## Exercise requirements
1. Answer these about the AArch64 patch text:
(a) For what kind of decisions is TARGET_ESTIMATED_POLY_VALUE used?
(b) What field does the patch add to the tuning structs?
(c) To which existing value is SVE_NOT_IMPLEMENTED set?
2. Write out the stretch of the AArch64 patch text from "This patch adds" through "absence of SVE.", word for word.

From 2d56d6ba9c2ebceb8865a65c0fd2657773abf76b Mon Sep 17 00:00:00 2001
From: Kyrylo Tkachov <kyrylo.tkachov@arm.com>
Date: Fri, 7 Dec 2018 16:48:39 +0000
Subject: [PATCH] [AArch64][1/2] Implement TARGET_ESTIMATED_POLY_VALUE

The hook TARGET_ESTIMATED_POLY_VALUE allows a target to give an estimate for a poly_int run-time value.
It is used exclusively in tuning decisions, things like estimated loop iterations, probabilities etc.
It is not relied on for correctness.

If we know the SVE width implemented in hardware we can make more more
informed decisions in the implementation of TARGET_ESTIMATED_POLY_VALUE,
even when compiling for VLA vectorisation.

This patch adds an sve_width field to our tuning structs and sets it for
the current CPU tunings.

A new value is introduced to the aarch64_sve_vector_bits_enum enum that indicates
that SVE is not available: SVE_NOT_IMPLEMENTED. I set it to the same value as SVE_SCALABLE
so that parts of the aarch64 backend that follow the pattern:
if (vector_width == SVE_SCALABLE)
  do_vla_friendly_action ()
else
  assume_specific_width_for_correctness ()

continue to work without change, but the CPU tuning structs can use a more
appropriate moniker for indicating the absence of SVE.

## Data shown
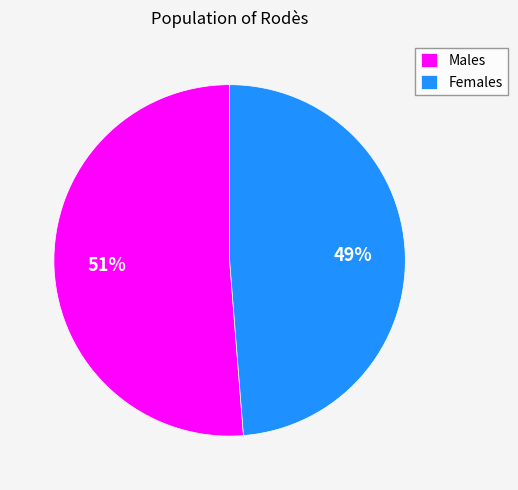

Combined, do Males and Females account for over 50%?

Yes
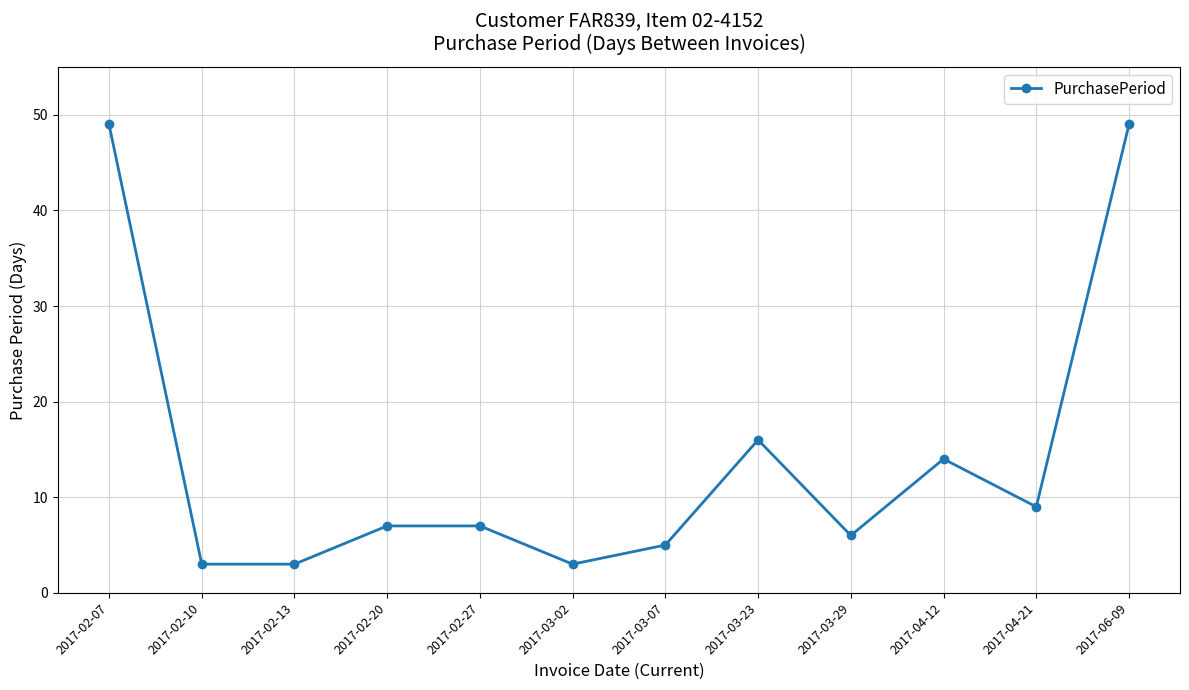

How many data points does each series have?

12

## Answers
1.
(a) It is used only in tuning decisions, such as estimated loop iterations and probabilities.
(b) An sve_width field.
(c) The same value as SVE_SCALABLE.

2.
This patch adds an sve_width field to our tuning structs and sets it for
the current CPU tunings.

A new value is introduced to the aarch64_sve_vector_bits_enum enum that indicates
that SVE is not available: SVE_NOT_IMPLEMENTED. I set it to the same value as SVE_SCALABLE
so that parts of the aarch64 backend that follow the pattern:
if (vector_width == SVE_SCALABLE)
  do_vla_friendly_action ()
else
  assume_specific_width_for_correctness ()

continue to work without change, but the CPU tuning structs can use a more
appropriate moniker for indicating the absence of SVE.